Vladimir Poutine, le 20 avril 2022, au Kremlin.
© AFP - Mikhail Tereshchenko

La Russie annonce avoir effectué un test de son nouveau missile balistique intercontinental "Sarmat". D'une puissance jamais dépassé, il est capable de raser un pays grand comme la France.

L'armée russe a annoncé mercredi le premier tir d'essai réussi du missile balistique intercontinental Sarmat, une arme de nouvelle génération de très longue portée que le président Vladimir Poutine a salué comme "sans équivalent". Ce missile, surnommé "Satan 2" par l’OTAN, a pour nom officiel "RS-28 Sarmat" et doit remplacer les missiles R-36M. D'une puissance sans précédent, il capable de voler sur de très longues distance et peut frapper la plupart des pays du globe.

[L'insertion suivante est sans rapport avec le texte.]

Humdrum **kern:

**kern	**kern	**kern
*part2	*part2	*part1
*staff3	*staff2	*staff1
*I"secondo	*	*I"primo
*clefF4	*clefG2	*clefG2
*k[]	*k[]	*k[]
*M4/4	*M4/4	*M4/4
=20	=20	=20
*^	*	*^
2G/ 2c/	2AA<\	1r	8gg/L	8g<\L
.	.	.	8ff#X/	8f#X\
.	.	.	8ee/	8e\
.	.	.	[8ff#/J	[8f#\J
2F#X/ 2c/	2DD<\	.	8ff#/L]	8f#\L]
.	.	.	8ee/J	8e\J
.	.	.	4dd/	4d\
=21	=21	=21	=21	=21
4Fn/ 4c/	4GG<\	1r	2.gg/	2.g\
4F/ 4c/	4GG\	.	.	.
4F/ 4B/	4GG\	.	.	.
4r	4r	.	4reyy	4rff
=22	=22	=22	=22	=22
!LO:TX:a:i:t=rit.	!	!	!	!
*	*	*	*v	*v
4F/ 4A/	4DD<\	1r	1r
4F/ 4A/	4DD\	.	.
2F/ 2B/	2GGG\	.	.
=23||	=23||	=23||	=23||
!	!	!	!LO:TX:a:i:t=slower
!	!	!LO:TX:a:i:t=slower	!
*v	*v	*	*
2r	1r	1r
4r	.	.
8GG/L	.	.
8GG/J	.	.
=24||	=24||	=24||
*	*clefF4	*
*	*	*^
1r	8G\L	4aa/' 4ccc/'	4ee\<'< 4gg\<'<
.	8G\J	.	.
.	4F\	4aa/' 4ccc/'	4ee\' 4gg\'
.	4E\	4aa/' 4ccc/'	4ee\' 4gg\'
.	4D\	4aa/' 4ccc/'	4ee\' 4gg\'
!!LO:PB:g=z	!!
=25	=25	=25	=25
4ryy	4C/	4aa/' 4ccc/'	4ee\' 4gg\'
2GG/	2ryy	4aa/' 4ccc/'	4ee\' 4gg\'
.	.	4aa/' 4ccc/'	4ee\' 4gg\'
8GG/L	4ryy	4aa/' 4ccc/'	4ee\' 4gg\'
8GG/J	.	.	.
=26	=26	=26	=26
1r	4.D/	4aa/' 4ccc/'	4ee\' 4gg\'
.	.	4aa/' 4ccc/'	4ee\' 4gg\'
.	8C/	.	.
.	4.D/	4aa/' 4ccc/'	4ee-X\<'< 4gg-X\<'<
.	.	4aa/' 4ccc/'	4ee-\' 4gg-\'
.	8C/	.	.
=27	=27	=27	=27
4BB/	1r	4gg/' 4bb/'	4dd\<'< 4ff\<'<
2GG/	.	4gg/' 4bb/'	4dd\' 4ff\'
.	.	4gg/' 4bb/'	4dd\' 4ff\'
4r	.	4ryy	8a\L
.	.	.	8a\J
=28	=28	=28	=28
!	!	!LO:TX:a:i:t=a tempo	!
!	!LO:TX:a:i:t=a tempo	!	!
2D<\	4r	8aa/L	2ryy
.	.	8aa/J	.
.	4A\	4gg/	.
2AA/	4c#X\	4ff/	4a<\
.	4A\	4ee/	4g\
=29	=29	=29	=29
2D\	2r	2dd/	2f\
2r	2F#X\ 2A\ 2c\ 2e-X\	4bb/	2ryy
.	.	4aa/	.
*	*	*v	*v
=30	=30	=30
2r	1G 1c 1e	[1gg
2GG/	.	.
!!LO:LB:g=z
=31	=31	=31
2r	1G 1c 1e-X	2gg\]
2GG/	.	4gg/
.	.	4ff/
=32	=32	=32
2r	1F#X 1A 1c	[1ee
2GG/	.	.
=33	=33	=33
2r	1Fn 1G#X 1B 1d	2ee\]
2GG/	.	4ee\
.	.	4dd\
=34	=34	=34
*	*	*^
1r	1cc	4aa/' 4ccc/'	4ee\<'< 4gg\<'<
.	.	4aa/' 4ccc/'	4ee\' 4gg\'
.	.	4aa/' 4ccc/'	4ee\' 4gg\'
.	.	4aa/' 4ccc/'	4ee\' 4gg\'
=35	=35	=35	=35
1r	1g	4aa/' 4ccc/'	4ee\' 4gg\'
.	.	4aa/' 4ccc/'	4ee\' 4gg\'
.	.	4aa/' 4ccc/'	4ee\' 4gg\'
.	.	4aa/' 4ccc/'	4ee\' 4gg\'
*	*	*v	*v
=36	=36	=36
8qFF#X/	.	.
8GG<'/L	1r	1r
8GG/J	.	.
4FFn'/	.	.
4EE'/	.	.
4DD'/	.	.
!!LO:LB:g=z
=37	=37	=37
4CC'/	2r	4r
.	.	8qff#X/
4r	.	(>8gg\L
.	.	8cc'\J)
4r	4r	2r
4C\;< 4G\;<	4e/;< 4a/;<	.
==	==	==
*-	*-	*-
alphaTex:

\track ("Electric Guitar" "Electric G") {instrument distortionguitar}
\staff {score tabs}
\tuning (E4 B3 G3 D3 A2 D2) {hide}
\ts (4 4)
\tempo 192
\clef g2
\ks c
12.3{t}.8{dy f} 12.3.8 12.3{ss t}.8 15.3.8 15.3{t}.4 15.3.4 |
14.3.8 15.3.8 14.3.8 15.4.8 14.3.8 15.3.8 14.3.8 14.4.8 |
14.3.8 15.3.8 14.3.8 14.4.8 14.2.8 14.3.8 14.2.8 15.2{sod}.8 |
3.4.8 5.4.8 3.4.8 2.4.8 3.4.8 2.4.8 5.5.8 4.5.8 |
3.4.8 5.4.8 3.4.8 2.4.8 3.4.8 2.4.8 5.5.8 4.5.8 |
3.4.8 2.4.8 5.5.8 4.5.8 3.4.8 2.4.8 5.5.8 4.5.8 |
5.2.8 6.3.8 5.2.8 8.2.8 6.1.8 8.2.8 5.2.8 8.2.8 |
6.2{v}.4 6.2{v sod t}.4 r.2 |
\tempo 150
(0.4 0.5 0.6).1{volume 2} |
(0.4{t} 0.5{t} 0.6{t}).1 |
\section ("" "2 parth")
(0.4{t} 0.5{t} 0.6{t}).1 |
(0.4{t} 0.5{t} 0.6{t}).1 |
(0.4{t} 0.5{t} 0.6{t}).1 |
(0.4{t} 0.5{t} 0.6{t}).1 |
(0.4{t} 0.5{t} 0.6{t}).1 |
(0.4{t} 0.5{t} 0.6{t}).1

Développé par le Bureau d’étude Makeïev, Satan 2 peut contenir jusqu’à douze têtes nucléaires. C’est le plus gros missile nucléaire jamais conçu. Sa puissance maximale est estimée à 50 mégatonnes, ce qui est 2.000 fois plus puissants que les bombes américaines qui ont explosé au-dessus de Nagasaki et Hiroshima, lors de la Seconde Guerre mondiale.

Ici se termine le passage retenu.